Pentax has a fair bit of history of pulling the proverbial rabbit out of the hat, and it is good to see that Ricoh has let Pentax be its colourful self (pun intended). The rabbit, in this case, turned out to be quite a different animal. The Pentax K-3 is a mid-segment 24MP APS-C DSLR, positioned above the K-5 II and K-5 IIs… cameras that I thoroughly enjoyed using earlier. It does not take much to see that Pentax has improved on the K-5 II in every way, with a huge array of features.
Let us begin with a feature it does not have—an optical low pass anti-aliasing filter. Without this filter, images from the densely packed 24MP sensor can be superbly sharp, but fine patterns, like the weave of fabrics, can sometimes cause moiré. Ingeniously, the K-3 can ‘switch on’ anti-aliasing, in two intensities, by using microscopic vibrations from its sensor-shift Shake Reduction mechanism to blur out moiré during exposure. A sensor-shift system within the camera also allows Shake Reduction to be used with every lens, including the venerable K mount manual focus lenses.
For me, personally, perhaps the most significant feature of this camera is its rugged construction. It is fully made of magnesium alloy on a stainless steel frame, with no less than 92 weather resistant seals. You cannot immerse it in water, but it can withstand unforgiving rains. Of course, you need to use a weather resistant lens. The standard zoom 18-55mm kit lens is similarly weatherproofed, as are many other lenses in the Pentax range.
The K-3 has 27 AF points (25 cross-type), which can focus in very low light levels of -3EV. It is equipped with a 86,000 pixel RGB light-metering sensor for exposure, white balance and AF accuracy. The maximum shooting speed is a blazing 8.3 fps, it has twin SD card slots, and it is one of only two DSLRs available today with USB 3.0 support.
Additionally, the K-3 features a shutter tested for 200,000 cycles, a new 3.2-inch 1037k air-gap-free LCD, a visibly larger viewfinder with 100% field of view, compatibility with Eye-fi (for Wi-fi) and with Flucard (for control with smartphones).
With the K-3, video is a now a significant feature. It sports 1920×1080 30p/60i H.264, and supports it with various exposure modes (including Manual), controllable audio levels, and both stereo headphone and microphone ports. Interestingly, the camera has an Interval Movie Record function that shoots stills at predefined intervals and puts them together as a 4k movie.
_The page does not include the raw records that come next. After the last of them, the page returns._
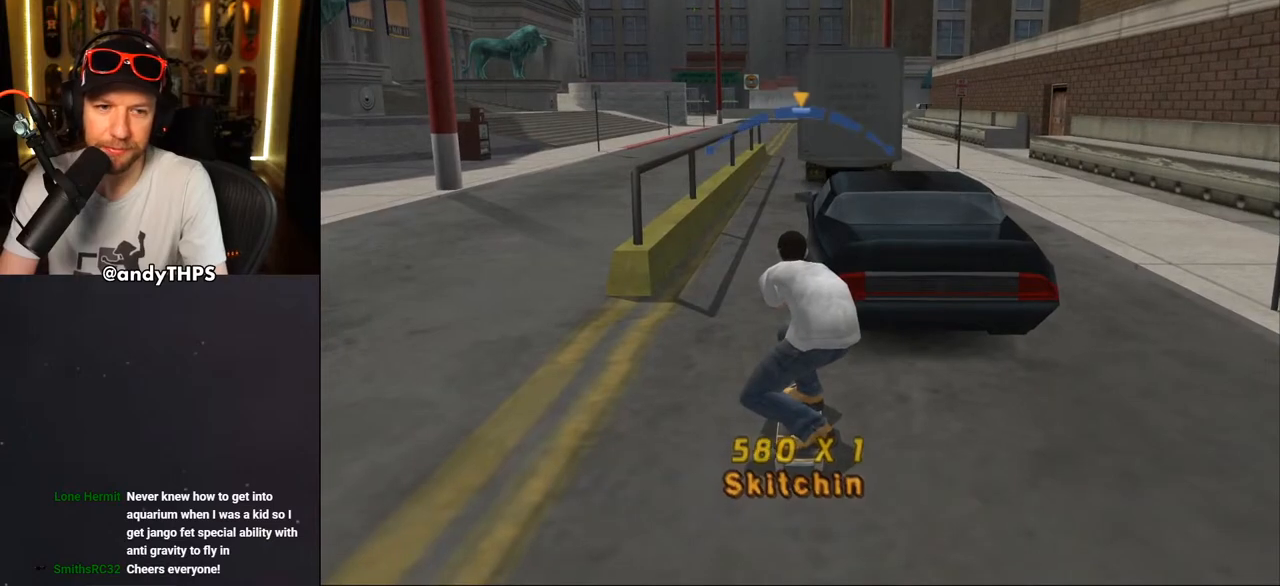
{"buttons": ["CROSS"], "left_stick": "center", "right_stick": "center", "events": []}
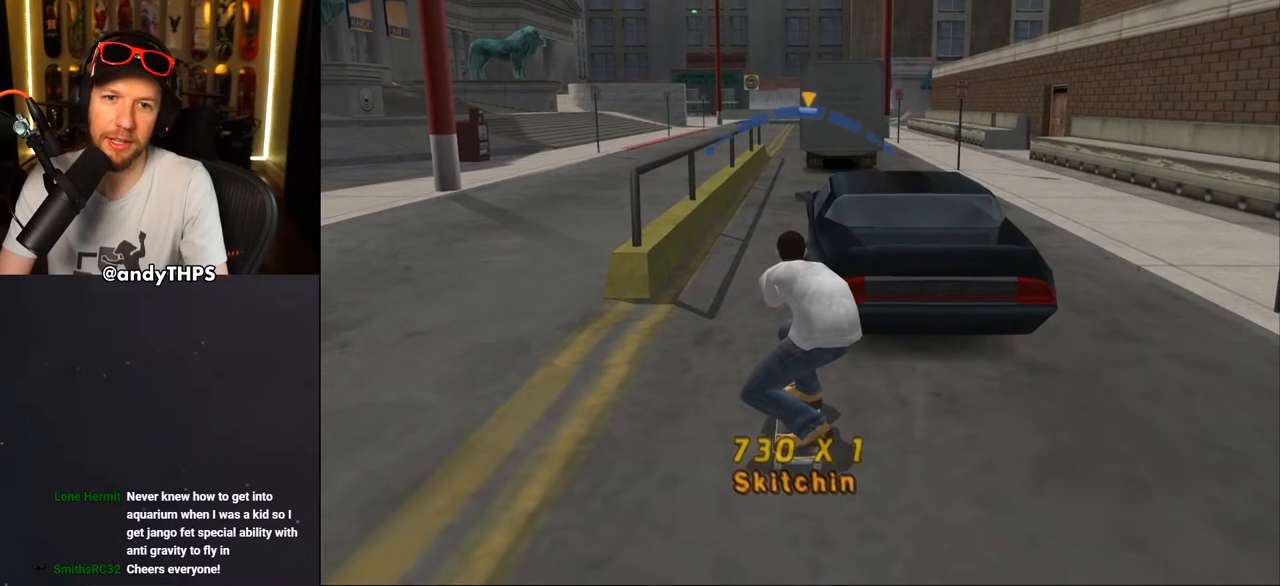
{"buttons": ["CROSS"], "left_stick": "center", "right_stick": "center", "events": [[33, "DPAD_LEFT", "down"], [117, "DPAD_LEFT", "up"]]}
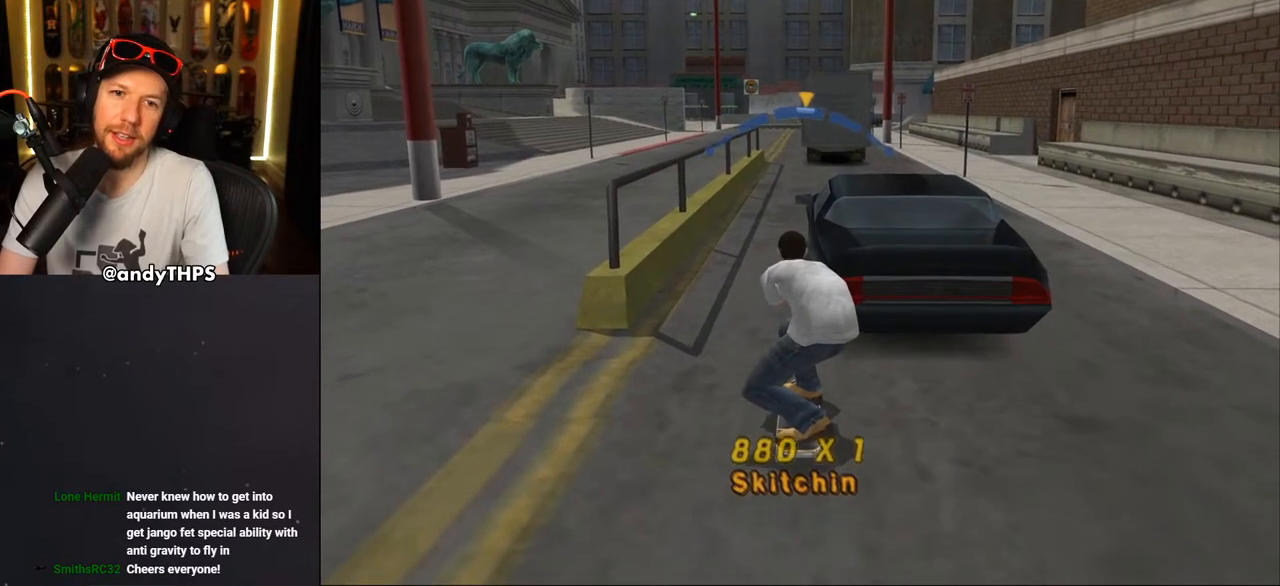
{"buttons": ["CROSS"], "left_stick": "center", "right_stick": "center", "events": [[167, "DPAD_RIGHT", "down"], [217, "DPAD_RIGHT", "up"]]}
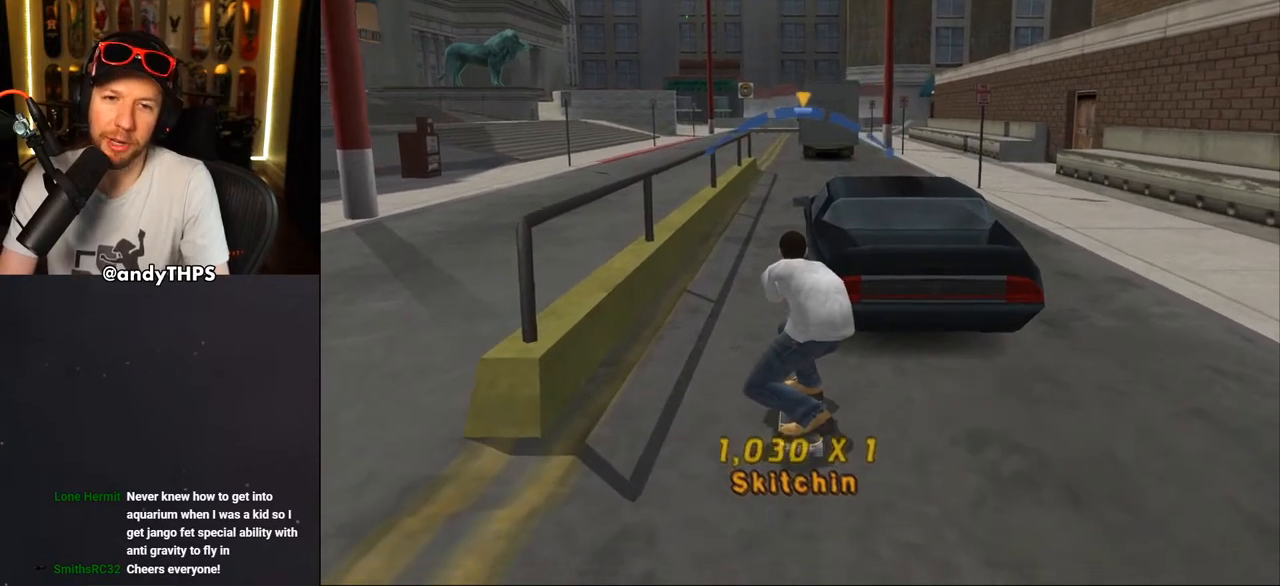
{"buttons": ["CROSS"], "left_stick": "center", "right_stick": "center", "events": [[300, "DPAD_LEFT", "down"], [350, "DPAD_LEFT", "up"]]}
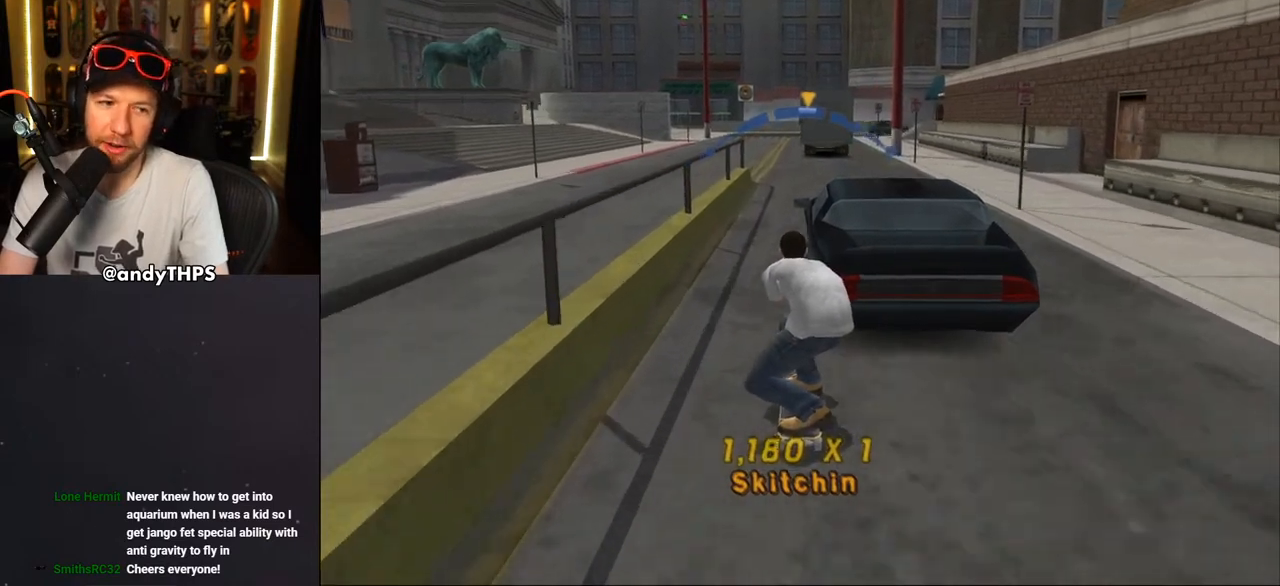
{"buttons": ["CROSS"], "left_stick": "center", "right_stick": "center", "events": [[350, "DPAD_RIGHT", "down"], [450, "DPAD_RIGHT", "up"]]}
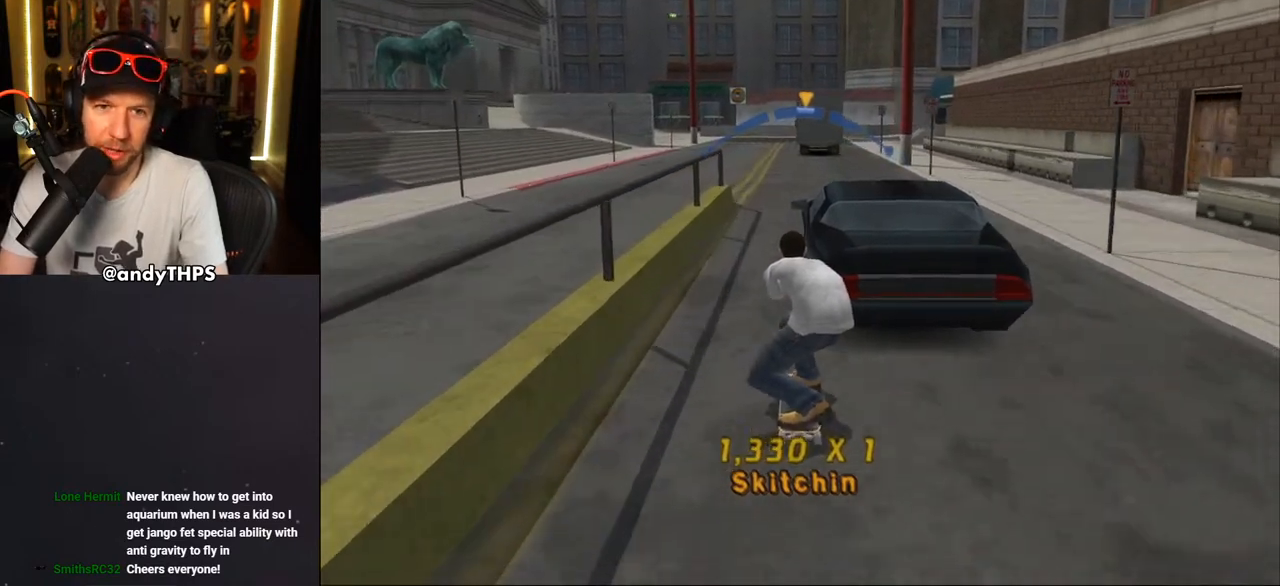
{"buttons": ["CROSS"], "left_stick": "center", "right_stick": "center", "events": [[250, "DPAD_LEFT", "down"], [317, "DPAD_LEFT", "up"]]}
Those who read my review of the K-5 II in October would be aware of my affinity for the ‘Pentax style’ of handling. I praised the high level of user customisability too. Except for a couple of changes to accommodate video, the K-3 is almost identical to the K-5 II, in both button layout, functions, as well as handling methodology.
It is the small things that make a big difference. For instance, the shutter is probably the quietest amongst DSLRs yet. Another example is the ability to calibrate the LCD for brightness, saturation and tint… while looking at images on it. Yet another is that you can independently set the level of noise reduction for each stop of ISO. The K-3 also adds a huge level of functionality with extensive RAW processing options, digital filters, and picture settings that can be applied within the camera. The K-3 is filled with plenty of such features that enhance user experience.
None of the criticisms that I had with the K-5 II hold true with the K-3, especially in terms of responsiveness. The camera is wonderfully quick to start, focus, shoot and store images, in various settings.
I am impressed with what the sensor delivers, both in RAW and JPEG. In all the shooting I have done so far with the K-3, I have not come across a situation where I needed to turn on the anti-aliasing simulation. But in the tests where I forced moiré, the simulation worked well enough.
This brings me to my only major gripe within this review… the 18-55mm kit lens. While it worked reasonably well with the K-5 II, it just cannot render enough detail to get the best out of K-3’s sensor.
In the end, I think that the biggest question is whether the camera makes you really want to take pictures. With the K-3, the answer is a resounding yes. I don’t think I have had this much fun ‘playing around’ with a camera for a while now. The K-3 costs $1170 for the body and $1615 with the 18-135mm kit lens [REFRESH PRICES]. This is slightly more expensive than its closest competitors. But then, it also offers a lot more bang for the buck.
In terms of image quality, it is a toss up between the K-3 and the Nikon D7100, but I put the Pentax ahead for its features and sheer level of control over its images. However, your money would be better spent on buying a prime lens rather than the 18-135mm.
Pentax is also not the most popular brand amongst third party lens makers. On the bright side, the secondhand market for old Pentax manual focus lenses is excellent, with some legendary lenses available at throw-away prices.